Kenmore resident Rhonda Palmiero, a registered nurse and expert in dementia care and cognitive impairment, is on a mission to improve how first responders in Western New York interact with those living with brain disease. She was inspired to do so after hearing how two former police officers in Colorado mistreated a senior citizen with dementia last year when responding to a report of shoplifting.

According to a National Public Radio report, Loveland Police Department officers Austin Hopp and Daria Jalali arrested and booked 73-year-old Karen Garner as she was walking home from a local Walmart on June 26, 2020, after failing to pay for about $14 worth of merchandise. During the arrest, Hopp handcuffed Garner and allegedly dislocated her shoulder after she refused to stop walking. During booking, she remained handcuffed to a bench in a cell for six hours before receiving any medical attention, despite complaining numerous times that her shoulder and wrist were in pain. According to a lawsuit filed by her lawyer, Garner suffers from dementia and sensory aphasia, which makes it difficult to communicate and understand others.

“A woman living with dementia was, in essence, unnecessarily assaulted by a police officer because he didn’t take the time to understand what he considered to be resistance to his requests,” said Palmiero.

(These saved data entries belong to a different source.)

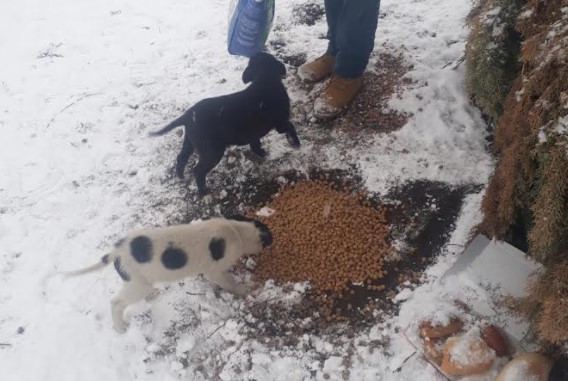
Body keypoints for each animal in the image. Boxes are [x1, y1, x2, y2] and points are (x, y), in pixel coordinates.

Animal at [63, 217, 272, 332]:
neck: (236, 231)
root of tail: (116, 251)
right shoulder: (215, 272)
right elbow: (230, 282)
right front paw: (245, 291)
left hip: (137, 282)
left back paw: (152, 295)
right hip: (137, 285)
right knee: (116, 303)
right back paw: (120, 328)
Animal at [151, 52, 302, 197]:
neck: (264, 80)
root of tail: (188, 114)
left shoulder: (254, 133)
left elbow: (255, 144)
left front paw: (261, 153)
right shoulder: (280, 122)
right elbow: (291, 127)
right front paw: (295, 142)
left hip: (190, 141)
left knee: (181, 157)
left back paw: (181, 177)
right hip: (212, 150)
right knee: (198, 170)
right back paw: (204, 194)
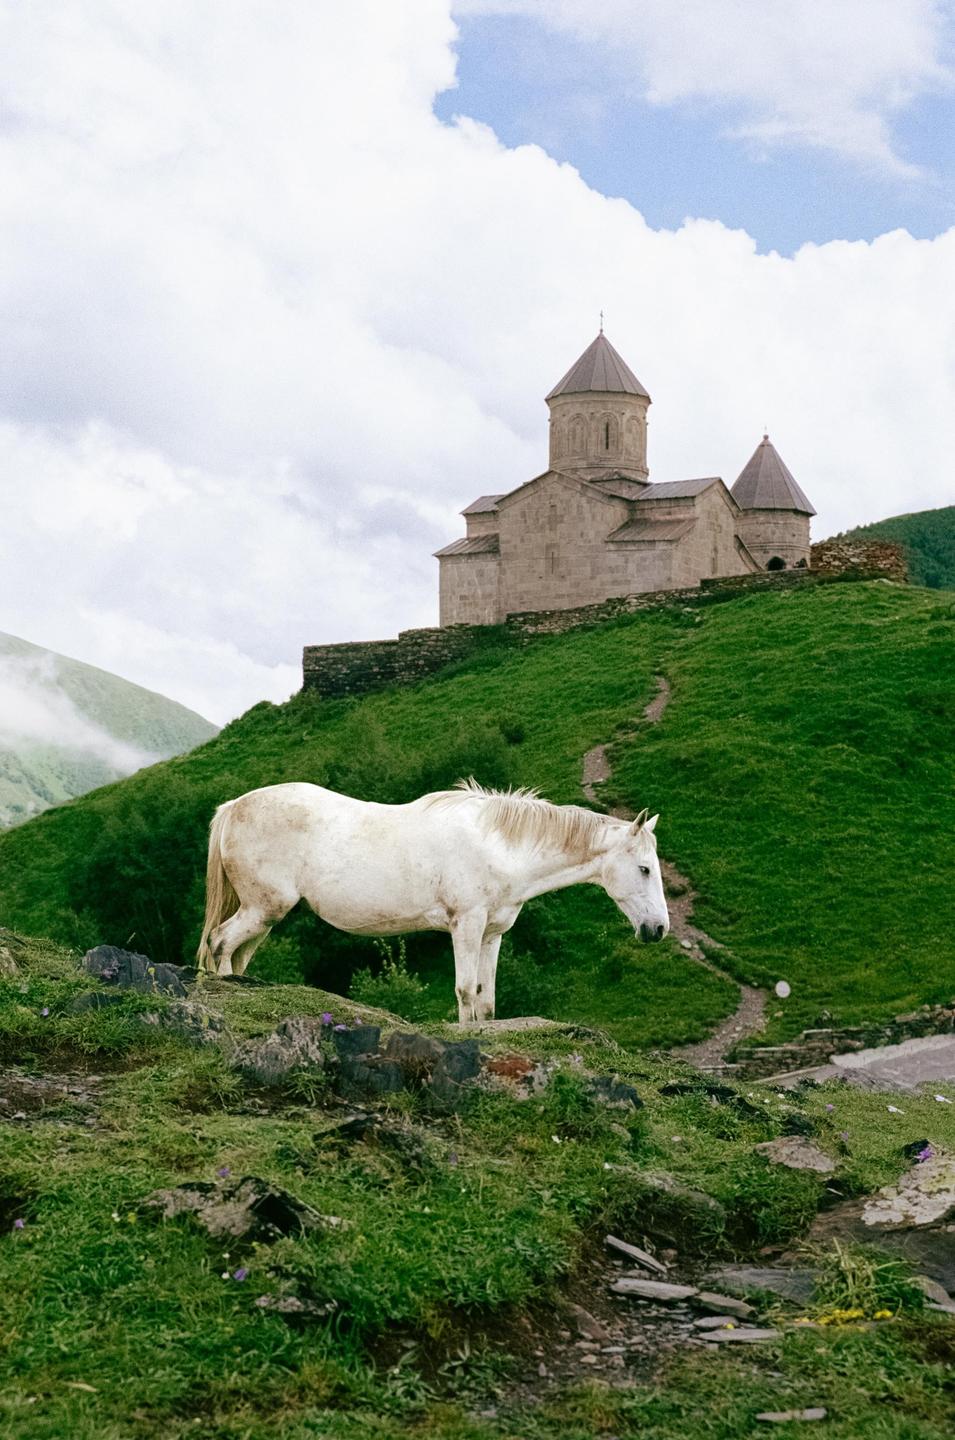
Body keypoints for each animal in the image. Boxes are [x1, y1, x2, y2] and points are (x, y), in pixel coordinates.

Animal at [197, 778, 669, 1023]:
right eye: (645, 868)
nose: (659, 929)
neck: (499, 847)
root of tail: (233, 807)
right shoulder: (466, 926)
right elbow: (464, 991)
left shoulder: (492, 935)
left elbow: (485, 999)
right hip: (263, 909)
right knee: (220, 944)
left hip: (265, 916)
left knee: (235, 953)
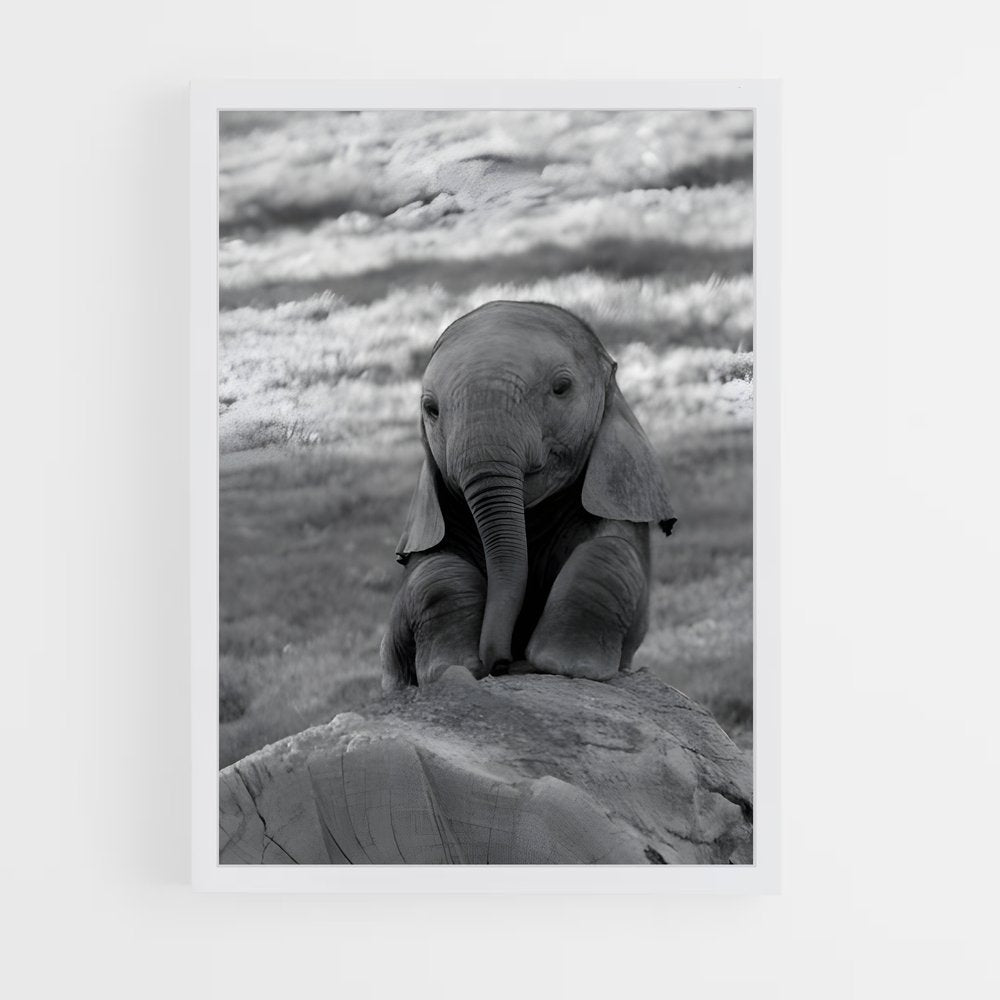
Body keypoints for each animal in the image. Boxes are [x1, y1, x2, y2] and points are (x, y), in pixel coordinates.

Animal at [380, 300, 677, 692]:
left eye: (561, 388)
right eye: (431, 409)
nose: (503, 662)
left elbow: (609, 554)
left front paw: (561, 665)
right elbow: (435, 573)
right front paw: (451, 671)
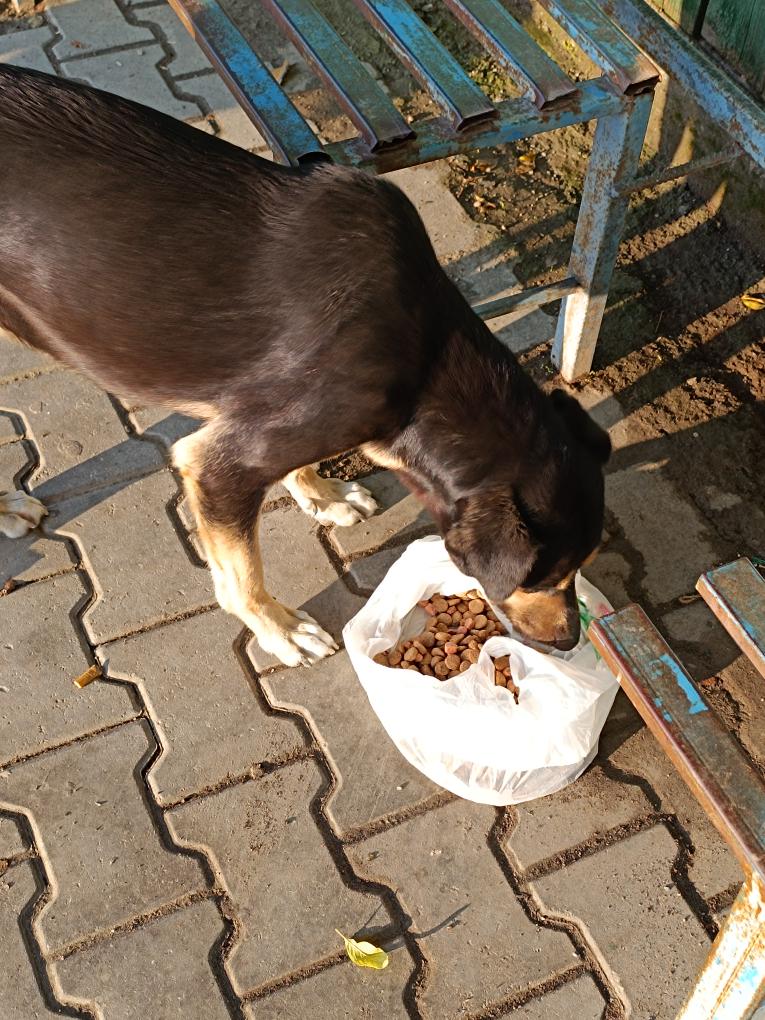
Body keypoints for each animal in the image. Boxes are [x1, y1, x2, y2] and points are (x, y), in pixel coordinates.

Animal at [0, 64, 610, 667]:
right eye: (544, 577)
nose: (569, 642)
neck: (426, 356)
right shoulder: (219, 466)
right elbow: (241, 576)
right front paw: (279, 629)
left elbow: (298, 464)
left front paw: (321, 495)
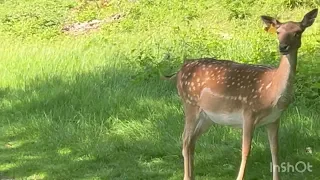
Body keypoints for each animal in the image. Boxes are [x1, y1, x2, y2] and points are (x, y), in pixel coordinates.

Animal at [164, 8, 318, 180]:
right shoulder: (249, 113)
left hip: (207, 117)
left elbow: (275, 150)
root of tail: (180, 70)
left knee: (191, 140)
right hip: (190, 104)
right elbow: (246, 151)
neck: (272, 92)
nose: (283, 47)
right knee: (185, 139)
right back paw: (186, 175)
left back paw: (192, 175)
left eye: (298, 32)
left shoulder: (274, 119)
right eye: (278, 32)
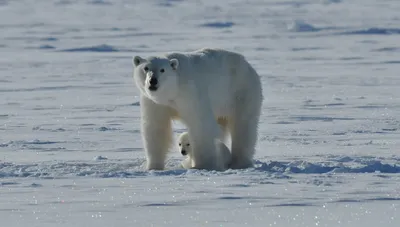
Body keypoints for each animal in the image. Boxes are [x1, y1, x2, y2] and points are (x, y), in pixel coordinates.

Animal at [131, 48, 262, 171]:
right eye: (146, 68)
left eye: (162, 70)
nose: (153, 81)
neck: (173, 90)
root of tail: (248, 65)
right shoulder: (154, 102)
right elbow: (156, 128)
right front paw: (153, 167)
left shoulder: (191, 93)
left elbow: (200, 125)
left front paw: (202, 165)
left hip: (241, 92)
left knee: (243, 126)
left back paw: (240, 163)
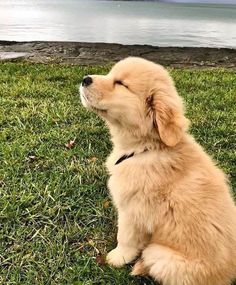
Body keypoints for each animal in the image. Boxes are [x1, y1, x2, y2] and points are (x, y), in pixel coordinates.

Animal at [79, 56, 236, 282]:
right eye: (111, 74)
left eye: (121, 84)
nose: (85, 79)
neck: (146, 147)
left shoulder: (132, 211)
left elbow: (125, 238)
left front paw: (116, 257)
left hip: (159, 254)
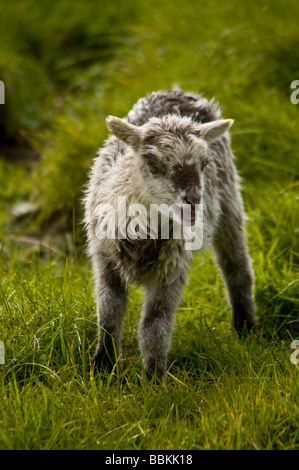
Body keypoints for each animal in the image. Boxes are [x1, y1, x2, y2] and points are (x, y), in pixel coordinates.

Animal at [84, 89, 258, 382]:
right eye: (153, 166)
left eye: (204, 164)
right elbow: (109, 310)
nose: (194, 201)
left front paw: (155, 379)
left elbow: (155, 325)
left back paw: (246, 328)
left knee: (237, 269)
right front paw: (103, 366)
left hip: (230, 203)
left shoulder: (171, 269)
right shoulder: (105, 256)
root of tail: (177, 92)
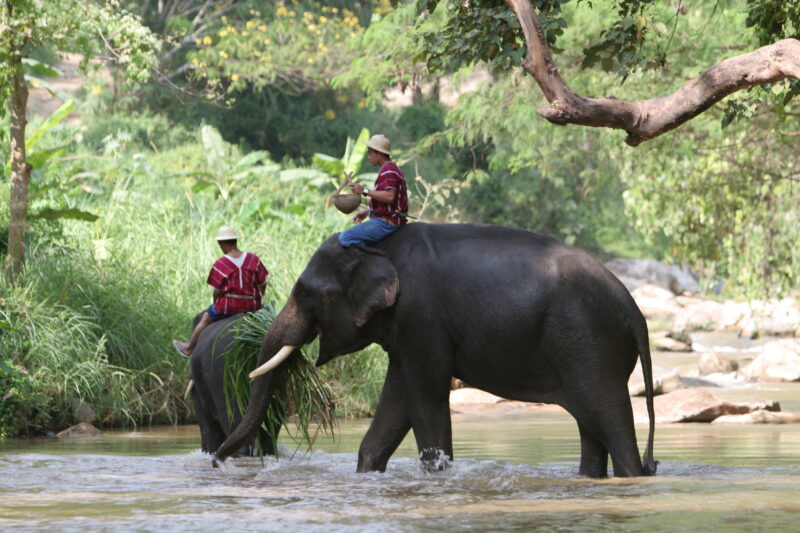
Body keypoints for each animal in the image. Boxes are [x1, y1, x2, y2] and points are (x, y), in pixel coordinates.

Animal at [212, 223, 657, 478]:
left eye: (305, 293)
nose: (217, 461)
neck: (380, 247)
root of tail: (635, 310)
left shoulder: (421, 316)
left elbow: (425, 394)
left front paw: (436, 474)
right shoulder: (406, 330)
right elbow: (398, 398)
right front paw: (369, 473)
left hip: (591, 345)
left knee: (610, 421)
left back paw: (633, 475)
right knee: (590, 426)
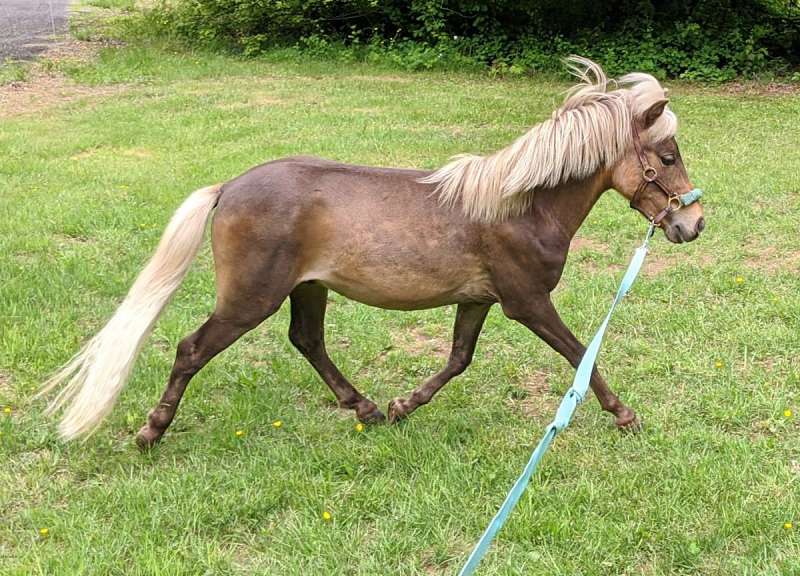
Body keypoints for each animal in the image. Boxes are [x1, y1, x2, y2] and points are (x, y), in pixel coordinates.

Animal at [40, 57, 705, 448]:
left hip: (306, 289)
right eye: (667, 155)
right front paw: (624, 415)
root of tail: (228, 187)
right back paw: (152, 432)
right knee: (191, 349)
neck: (520, 206)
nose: (692, 223)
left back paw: (364, 409)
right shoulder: (527, 302)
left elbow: (458, 359)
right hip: (251, 298)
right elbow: (578, 353)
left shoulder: (481, 300)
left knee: (307, 341)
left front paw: (404, 405)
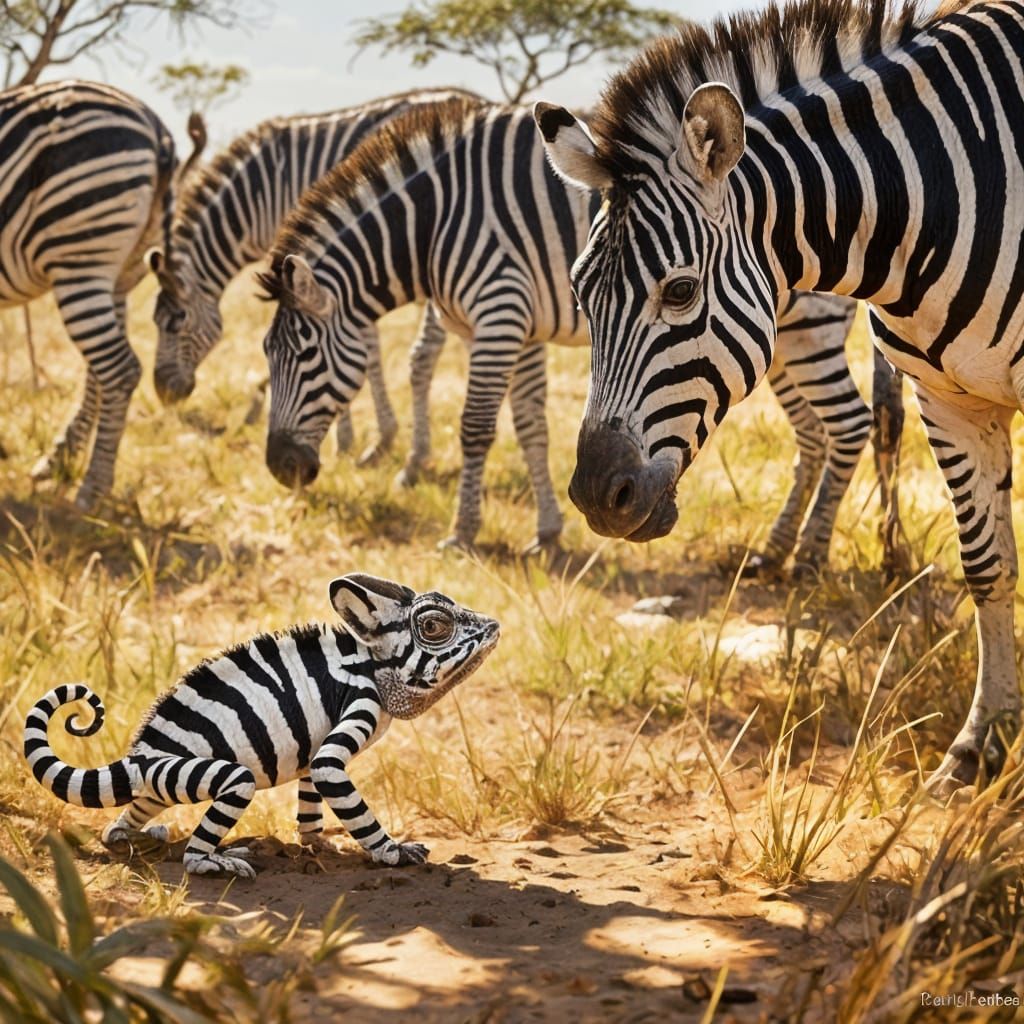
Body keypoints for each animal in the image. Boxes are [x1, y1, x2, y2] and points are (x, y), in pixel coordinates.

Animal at [0, 80, 199, 509]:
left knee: (120, 370)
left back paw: (93, 486)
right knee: (100, 372)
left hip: (80, 258)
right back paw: (62, 461)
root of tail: (157, 129)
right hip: (119, 271)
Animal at [23, 573, 500, 877]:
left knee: (126, 818)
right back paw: (211, 860)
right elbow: (342, 792)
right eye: (434, 627)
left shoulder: (315, 751)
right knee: (208, 827)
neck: (373, 665)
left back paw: (136, 836)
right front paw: (392, 851)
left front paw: (315, 843)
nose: (494, 626)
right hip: (213, 776)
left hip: (154, 783)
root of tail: (137, 757)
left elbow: (311, 798)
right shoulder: (357, 705)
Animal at [148, 89, 473, 462]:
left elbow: (358, 346)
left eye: (178, 322)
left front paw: (357, 439)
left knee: (427, 353)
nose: (165, 393)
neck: (258, 194)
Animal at [256, 94, 897, 571]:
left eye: (305, 355)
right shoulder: (519, 329)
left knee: (848, 424)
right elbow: (531, 427)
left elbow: (476, 428)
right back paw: (776, 549)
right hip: (775, 343)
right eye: (266, 353)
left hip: (807, 327)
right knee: (813, 433)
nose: (280, 469)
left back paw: (808, 559)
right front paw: (547, 532)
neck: (433, 221)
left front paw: (462, 533)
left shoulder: (499, 310)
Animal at [534, 0, 1024, 789]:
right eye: (580, 294)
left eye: (680, 291)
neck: (942, 194)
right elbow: (988, 569)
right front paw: (981, 746)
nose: (596, 498)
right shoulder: (947, 399)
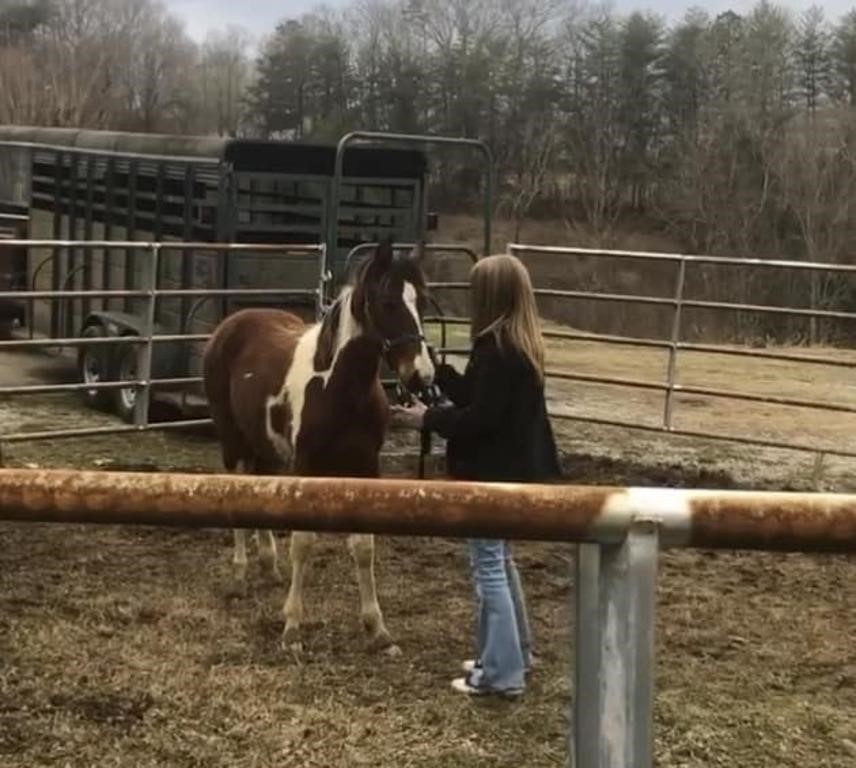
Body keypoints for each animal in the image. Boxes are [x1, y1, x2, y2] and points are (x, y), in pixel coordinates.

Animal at [201, 240, 434, 656]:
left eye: (422, 301)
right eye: (388, 302)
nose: (421, 376)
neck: (339, 385)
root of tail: (232, 323)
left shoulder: (366, 467)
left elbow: (363, 547)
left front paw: (378, 630)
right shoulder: (306, 465)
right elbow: (304, 542)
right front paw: (292, 628)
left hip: (267, 447)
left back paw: (269, 567)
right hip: (233, 441)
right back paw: (240, 576)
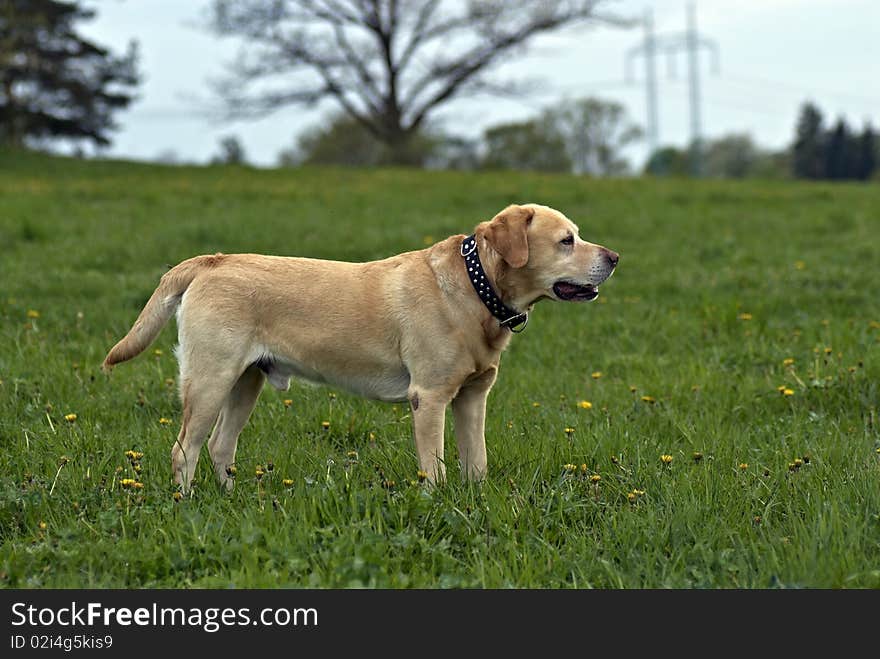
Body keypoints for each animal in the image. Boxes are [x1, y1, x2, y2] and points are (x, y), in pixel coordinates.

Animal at [105, 205, 620, 490]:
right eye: (566, 240)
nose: (615, 257)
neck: (479, 289)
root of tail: (211, 261)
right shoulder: (429, 397)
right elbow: (435, 469)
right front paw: (437, 504)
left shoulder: (474, 397)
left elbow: (477, 462)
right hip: (210, 379)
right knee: (184, 451)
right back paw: (186, 506)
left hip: (245, 382)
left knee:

Through learning about that incident, Palmiero said she sensed that police cadets don’t understand how to engage people living with dementia and brain disease when they encounter them, and decided to reach out to her local police department to see if they were interested in receiving specialist training on the subject. Kenmore Police Chief Thomas Phillips was interested, and in July officers of the Kenmore Police Department underwent training to improve interactions and deescalate situations among individuals living with brain disease. Palmiero said the training is crucial because it helps officers determine through questioning if a subject is suffering from brain disease, which unlike a physical disability, can’t be “seen” until someone begins to interact with the sufferer.

“It isn’t until we start engaging with people with cognitive impairment that we realize, this person’s not firing 100% here,” she said. “We know that these people move from a world of logic and the spoken word to one of feeling. So if they see a person in uniform and they pick up this tension, and you’re shouting at them, they’re immediately going to go into fight, freeze or flight. It takes them four or five or six times as long to process the request that you’re asking of them, and an officer that’s not keenly aware of this may take that as noncompliance and move into their next level of training.”

Instead of making demands or touching someone with brain disease, Palmiero said officers are directed to ask open-ended questions and get the person to tell their story, which can be used to determine what they need. This is important because it can help officers prevent individuals with brain disease or dementia from being hospitalized.

The training also includes next steps for caregivers of people with brain disease to prevent burnout, neglect and abuse, including tools officers can provide to help caregivers understand how to manage a particular disease a loved one has, and resources to contact to receive self-care.

Capt. AJ Kiefer, who attended and facilitated the training, said it gave KPD officers an idea of different strategies and approaches to use when encountering people with dementia or brain disease. He said while the department typically receives only about a dozen calls per year related to dementia or brain disease, one incident could lead to several repeat visits to an address.

“It just takes one household, which all of sudden we could be responding to multiple times,” he said. “If that situation is taken care of, then it could quiet down.”

Kiefer said the department already receives crisis intervention training from Crisis Services of Western New York, but Palmiero’s classes add a layer and “a little more preparation” on how to approach mental health situations.

With the success of the training with the KPD and with the Loveland Police incident in mind, Palmiero is reaching out to first responders around the region to provide similar education. She said thus far she has been in conversation with the Town of Tonawanda and City of North Tonawanda, as well as American Medical Response, Twin City Ambulance, and the New York State Police.